== Segment start ==
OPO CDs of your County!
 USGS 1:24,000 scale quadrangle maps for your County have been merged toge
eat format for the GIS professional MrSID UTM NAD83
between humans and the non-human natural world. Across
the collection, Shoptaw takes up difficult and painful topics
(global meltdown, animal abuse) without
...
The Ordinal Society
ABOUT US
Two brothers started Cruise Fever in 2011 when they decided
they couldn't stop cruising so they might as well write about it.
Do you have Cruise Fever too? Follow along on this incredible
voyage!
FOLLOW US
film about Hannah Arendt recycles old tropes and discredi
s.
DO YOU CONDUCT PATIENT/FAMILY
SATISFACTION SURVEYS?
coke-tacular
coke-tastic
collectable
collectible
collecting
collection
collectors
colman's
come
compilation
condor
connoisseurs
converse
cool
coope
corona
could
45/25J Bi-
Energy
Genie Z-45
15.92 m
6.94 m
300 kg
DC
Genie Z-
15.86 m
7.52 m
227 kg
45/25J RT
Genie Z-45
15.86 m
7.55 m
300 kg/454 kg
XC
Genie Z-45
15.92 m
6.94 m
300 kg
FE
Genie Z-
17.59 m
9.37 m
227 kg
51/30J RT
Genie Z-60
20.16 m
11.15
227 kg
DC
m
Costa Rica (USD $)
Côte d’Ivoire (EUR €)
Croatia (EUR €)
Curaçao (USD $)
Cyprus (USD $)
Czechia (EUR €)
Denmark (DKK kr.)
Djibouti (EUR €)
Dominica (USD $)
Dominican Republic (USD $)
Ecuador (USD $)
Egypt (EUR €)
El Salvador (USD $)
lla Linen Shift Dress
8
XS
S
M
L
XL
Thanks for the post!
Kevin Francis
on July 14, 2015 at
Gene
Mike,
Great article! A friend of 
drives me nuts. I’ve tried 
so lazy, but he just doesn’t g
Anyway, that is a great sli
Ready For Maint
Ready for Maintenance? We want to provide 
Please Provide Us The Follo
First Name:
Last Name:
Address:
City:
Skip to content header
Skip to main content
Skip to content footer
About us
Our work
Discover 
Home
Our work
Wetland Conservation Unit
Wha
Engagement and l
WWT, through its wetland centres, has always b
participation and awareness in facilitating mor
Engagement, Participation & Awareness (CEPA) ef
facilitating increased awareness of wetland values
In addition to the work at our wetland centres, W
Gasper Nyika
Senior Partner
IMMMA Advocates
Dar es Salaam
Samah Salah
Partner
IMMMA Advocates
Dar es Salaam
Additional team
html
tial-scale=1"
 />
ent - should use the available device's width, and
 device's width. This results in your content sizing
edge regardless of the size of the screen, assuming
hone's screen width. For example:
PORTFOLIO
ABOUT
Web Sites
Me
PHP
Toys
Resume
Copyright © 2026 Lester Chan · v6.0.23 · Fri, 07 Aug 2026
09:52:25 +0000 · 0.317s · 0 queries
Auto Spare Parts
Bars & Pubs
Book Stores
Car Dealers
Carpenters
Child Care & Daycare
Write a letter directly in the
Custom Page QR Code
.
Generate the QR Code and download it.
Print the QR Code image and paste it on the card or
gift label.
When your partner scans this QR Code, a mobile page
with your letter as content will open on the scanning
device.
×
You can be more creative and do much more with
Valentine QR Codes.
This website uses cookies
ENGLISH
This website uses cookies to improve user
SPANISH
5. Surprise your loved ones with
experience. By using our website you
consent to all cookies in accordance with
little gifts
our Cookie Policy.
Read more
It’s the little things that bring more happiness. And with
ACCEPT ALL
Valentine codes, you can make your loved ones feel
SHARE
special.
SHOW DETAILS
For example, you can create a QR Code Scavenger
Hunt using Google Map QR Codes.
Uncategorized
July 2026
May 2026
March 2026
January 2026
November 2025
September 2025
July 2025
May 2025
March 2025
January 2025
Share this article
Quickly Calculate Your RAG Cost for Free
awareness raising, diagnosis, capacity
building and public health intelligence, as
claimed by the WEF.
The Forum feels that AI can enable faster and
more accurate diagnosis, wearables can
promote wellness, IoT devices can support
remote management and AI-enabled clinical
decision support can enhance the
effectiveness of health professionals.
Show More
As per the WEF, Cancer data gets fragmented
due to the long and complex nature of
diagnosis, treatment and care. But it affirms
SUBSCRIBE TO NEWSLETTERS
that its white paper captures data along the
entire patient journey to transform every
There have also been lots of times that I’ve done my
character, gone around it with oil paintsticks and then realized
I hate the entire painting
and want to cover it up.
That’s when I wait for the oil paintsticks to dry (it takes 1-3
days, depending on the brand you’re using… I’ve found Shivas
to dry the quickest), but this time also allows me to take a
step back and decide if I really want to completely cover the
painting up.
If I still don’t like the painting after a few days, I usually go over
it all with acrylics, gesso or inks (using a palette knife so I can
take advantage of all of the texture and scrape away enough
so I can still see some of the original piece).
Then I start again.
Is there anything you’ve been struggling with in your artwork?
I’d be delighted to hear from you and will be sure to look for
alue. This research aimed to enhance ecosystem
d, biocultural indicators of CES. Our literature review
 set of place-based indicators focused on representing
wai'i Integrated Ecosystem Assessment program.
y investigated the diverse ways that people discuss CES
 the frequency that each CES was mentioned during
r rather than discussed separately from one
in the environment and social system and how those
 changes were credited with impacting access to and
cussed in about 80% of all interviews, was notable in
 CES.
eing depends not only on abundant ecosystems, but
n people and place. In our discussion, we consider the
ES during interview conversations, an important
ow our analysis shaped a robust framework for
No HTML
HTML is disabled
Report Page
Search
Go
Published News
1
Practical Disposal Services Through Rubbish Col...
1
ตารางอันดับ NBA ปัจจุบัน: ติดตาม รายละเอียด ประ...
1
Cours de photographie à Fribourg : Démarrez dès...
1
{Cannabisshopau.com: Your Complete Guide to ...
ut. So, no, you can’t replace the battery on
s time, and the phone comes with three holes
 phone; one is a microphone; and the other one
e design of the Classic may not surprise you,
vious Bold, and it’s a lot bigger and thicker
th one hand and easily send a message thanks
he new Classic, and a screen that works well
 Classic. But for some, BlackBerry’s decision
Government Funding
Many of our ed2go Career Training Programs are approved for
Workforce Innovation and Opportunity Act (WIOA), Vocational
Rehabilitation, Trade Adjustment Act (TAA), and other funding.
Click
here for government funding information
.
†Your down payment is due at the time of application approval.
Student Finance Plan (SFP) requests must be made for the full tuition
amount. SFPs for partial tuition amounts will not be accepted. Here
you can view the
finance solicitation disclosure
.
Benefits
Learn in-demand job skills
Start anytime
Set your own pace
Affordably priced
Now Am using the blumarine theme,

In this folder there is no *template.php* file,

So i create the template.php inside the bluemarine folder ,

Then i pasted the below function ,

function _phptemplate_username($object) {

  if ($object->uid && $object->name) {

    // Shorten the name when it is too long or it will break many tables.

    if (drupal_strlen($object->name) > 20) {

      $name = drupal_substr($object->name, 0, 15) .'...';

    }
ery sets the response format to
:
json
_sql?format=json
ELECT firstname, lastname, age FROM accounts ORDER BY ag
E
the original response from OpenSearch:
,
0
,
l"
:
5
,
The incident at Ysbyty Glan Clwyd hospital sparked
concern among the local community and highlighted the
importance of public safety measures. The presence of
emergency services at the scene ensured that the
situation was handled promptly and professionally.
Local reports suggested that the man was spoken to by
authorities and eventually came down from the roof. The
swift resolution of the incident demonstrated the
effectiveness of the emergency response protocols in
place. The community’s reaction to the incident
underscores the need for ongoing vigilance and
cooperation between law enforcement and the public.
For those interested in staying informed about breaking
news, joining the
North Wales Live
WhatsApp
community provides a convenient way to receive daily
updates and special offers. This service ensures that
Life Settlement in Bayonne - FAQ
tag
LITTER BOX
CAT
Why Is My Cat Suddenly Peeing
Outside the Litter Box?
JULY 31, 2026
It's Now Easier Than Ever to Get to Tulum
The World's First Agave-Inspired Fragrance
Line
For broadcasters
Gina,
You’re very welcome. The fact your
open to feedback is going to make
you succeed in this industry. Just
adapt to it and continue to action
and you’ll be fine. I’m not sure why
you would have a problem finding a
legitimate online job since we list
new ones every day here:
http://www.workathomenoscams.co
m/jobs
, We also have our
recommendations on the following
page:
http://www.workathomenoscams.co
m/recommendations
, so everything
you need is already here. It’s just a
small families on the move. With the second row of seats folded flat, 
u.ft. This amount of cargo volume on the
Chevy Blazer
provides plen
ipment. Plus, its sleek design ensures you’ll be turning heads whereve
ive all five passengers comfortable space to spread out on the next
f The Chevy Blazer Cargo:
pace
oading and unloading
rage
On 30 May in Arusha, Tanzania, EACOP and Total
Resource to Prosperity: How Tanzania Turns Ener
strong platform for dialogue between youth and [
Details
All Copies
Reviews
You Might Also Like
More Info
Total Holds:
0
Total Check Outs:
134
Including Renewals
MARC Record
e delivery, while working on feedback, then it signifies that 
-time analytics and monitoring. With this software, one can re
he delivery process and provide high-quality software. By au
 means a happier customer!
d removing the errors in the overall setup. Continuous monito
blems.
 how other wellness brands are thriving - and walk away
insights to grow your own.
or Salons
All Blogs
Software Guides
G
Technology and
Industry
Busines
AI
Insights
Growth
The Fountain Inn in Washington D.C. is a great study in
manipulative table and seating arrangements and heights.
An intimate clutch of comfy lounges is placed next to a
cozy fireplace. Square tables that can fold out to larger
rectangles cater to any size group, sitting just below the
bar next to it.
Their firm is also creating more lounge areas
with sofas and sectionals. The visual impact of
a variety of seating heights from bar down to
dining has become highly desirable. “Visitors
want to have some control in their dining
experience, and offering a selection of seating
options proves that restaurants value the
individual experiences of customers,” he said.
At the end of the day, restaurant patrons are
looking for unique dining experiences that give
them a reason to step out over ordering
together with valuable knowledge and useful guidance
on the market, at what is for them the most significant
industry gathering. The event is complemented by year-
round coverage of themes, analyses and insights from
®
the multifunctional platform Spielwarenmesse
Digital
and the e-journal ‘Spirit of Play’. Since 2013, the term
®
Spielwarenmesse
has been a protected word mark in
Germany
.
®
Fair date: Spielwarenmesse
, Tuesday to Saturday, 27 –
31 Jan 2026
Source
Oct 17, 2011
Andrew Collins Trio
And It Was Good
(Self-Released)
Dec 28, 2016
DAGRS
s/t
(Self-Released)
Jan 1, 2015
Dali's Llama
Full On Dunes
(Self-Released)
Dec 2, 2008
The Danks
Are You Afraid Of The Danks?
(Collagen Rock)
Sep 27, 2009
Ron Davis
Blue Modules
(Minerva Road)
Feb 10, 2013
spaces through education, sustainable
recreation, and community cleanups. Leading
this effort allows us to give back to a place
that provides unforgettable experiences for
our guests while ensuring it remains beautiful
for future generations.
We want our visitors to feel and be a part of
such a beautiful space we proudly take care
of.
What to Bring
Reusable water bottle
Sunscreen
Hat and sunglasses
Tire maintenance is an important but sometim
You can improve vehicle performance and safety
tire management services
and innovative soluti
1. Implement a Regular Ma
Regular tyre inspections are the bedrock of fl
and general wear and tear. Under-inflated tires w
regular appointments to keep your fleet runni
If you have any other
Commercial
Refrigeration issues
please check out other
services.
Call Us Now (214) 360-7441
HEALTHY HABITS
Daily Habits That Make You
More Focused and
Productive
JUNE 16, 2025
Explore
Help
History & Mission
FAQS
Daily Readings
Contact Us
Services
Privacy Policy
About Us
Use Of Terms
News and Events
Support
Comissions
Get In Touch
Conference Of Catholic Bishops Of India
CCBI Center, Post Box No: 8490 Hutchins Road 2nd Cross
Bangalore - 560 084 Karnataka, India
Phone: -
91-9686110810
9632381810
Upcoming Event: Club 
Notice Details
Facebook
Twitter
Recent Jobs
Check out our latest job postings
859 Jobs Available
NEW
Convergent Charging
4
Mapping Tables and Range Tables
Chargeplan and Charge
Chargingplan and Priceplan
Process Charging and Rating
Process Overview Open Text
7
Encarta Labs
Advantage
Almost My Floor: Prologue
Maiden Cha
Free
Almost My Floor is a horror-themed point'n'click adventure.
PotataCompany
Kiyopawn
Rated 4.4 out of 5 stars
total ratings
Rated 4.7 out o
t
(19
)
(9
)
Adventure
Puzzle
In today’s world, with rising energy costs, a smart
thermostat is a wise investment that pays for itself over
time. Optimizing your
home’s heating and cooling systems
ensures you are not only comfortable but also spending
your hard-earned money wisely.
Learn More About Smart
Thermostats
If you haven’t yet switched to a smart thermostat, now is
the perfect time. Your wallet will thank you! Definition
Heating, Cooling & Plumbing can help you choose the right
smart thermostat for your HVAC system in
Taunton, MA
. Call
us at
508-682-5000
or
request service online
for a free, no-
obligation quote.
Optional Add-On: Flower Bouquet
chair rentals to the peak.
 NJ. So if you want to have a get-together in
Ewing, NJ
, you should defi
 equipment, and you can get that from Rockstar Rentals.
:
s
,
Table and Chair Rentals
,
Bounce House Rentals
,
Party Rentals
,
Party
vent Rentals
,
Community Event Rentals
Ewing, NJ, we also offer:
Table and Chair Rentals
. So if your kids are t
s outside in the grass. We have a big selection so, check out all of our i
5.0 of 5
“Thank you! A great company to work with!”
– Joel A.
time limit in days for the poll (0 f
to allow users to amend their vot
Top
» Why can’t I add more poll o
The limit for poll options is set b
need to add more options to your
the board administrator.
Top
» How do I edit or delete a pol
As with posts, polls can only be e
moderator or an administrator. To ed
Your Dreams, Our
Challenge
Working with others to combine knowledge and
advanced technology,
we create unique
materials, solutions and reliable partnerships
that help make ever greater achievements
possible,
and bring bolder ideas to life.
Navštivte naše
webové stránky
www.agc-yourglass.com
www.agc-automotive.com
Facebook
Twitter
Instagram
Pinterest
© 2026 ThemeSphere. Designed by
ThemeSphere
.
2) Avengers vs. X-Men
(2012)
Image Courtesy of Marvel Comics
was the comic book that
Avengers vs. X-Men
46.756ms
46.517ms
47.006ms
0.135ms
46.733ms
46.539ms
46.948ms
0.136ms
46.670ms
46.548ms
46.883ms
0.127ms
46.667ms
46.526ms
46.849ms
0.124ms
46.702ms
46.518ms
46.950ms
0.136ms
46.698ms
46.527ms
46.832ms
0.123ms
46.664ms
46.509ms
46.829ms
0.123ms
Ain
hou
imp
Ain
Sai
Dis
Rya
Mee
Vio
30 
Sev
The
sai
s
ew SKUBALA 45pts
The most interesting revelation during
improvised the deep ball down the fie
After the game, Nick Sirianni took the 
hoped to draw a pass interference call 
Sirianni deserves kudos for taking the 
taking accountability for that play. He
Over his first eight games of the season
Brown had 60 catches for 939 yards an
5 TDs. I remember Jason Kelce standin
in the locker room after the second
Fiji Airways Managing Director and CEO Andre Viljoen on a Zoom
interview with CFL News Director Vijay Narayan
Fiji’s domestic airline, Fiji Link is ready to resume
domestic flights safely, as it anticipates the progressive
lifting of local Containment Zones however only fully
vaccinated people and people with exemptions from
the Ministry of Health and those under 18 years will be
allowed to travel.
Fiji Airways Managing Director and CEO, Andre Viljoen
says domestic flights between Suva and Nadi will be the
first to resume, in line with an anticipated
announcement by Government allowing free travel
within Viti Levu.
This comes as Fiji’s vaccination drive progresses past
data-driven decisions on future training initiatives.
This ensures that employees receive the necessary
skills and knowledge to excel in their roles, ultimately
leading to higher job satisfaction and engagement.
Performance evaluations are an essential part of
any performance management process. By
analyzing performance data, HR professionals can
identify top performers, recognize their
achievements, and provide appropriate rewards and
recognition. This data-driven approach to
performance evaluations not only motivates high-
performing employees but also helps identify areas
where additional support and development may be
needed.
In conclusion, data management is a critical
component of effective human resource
== Segment end ==
Select from the material above each line in which the string "Tanzania" appears, and list those lines.

On 30 May in Arusha, Tanzania, EACOP and Total
Resource to Prosperity: How Tanzania Turns Ener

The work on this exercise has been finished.